Hoy leemos en el evangelio el conocido pasaje de la Transfiguración del Señor. Jesús, después de un tiempo prolongado anunciando el mensaje salvador del Reino, siente necesidad de hacer un alto en el camino y acercarse a Dios para orar y escuchar su palabra. Elige el monte como lugar de intimidad y lo acompañan tres de sus discípulos para que su relación con Dios adquiera también el sentido comunitario de la dimensión orante de la fe.

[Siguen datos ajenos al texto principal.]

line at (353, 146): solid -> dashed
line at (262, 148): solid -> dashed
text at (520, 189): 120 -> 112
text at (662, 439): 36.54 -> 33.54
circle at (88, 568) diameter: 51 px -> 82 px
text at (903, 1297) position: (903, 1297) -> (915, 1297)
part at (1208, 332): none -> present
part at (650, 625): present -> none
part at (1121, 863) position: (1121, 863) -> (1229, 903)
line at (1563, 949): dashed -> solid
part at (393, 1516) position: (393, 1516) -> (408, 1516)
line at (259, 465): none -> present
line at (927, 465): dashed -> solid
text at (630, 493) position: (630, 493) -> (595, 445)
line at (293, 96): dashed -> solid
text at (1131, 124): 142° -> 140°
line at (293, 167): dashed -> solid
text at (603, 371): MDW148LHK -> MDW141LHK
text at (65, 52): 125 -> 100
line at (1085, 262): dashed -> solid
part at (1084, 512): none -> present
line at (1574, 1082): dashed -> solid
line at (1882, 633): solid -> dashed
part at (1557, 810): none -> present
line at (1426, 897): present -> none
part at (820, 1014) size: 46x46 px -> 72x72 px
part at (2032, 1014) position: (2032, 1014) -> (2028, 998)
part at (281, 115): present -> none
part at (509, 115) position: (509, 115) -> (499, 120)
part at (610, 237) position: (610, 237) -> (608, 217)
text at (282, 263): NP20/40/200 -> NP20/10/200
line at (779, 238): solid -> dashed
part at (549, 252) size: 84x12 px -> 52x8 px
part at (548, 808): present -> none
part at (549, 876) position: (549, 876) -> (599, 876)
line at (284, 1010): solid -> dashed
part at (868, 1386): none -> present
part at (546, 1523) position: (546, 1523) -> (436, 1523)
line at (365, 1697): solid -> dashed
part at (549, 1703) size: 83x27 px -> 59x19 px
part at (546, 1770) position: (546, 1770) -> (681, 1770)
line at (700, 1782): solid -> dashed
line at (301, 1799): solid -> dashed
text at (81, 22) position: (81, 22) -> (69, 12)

El Señor nos invita a pararnos, a hacer una pausa en nuestro diario caminar y reencontrarnos con nosotros mismos y con Dios. Solamente así podremos evaluar nuestras actividades, descubrir nuestras debilidades, fortalecer nuestras bondades y retomar el camino de la vida con optimismo y esperanza.

En la intimidad de nuestro ser, escuchando la voz de nuestra conciencia, se toman las decisiones con calma, se escucha la voz del espíritu que nos habla y, en diálogo compartido, se presiente el espacio necesario para equilibrar nuestra vida.

El pasaje de la Transfiguración es una exhortación a evaluar nuestra forma de actuar y de vivir. Debemos mantener un equilibrio entre trabajo, oración y descanso. La vida es una prueba y en el desarrollo de nuestro proyecto encontramos muchas dificultades. No somos fuertes. Nuestro ser es quebradizo. La fidelidad nos afianza en el camino y a permanecer inquebrantables en la adhesión a la fe pero siempre surgen las debilidades porque nuestra voluntad es quebradiza. El que permanece en la lucha, como Jesús, sube a la montaña alta, alcanza el horizonte, tiene visión profunda y vislumbra la promesa que se va haciendo realidad en el presente. El monte es el símbolo del encuentro con Dios, de la introducción en la esfera divina, de la comunión con su ser y hacer diario. Nuestra vida, si la vivimos con fidelidad tiene un horizonte, una esperanza, una posibilidad radiante. El esfuerzo nuestro por vivir en comunión con Dios y entregados a los demás no queda baldío. Es empezar a ser ya el hombre nuevo, comenzar a escalar la montaña de la transfiguración manifestándonos que en el camino hacia la transformación definitiva nos acompaña una voz, una presencia, Dios mismo.

Sentir intimidad con alguien es imprescindible para airear la mente y el espíritu. El Señor encontró el diálogo, el compartir experiencias para reafirmar su misión y reemprender nuevos ánimos con Pedro, Santiago y Juan. Dios les iluminó con su presencia. Es el preludio de nuestra propia “iluminación” que se realiza a partir de la experiencia del Señor resucitado, solidaria con la nuestra.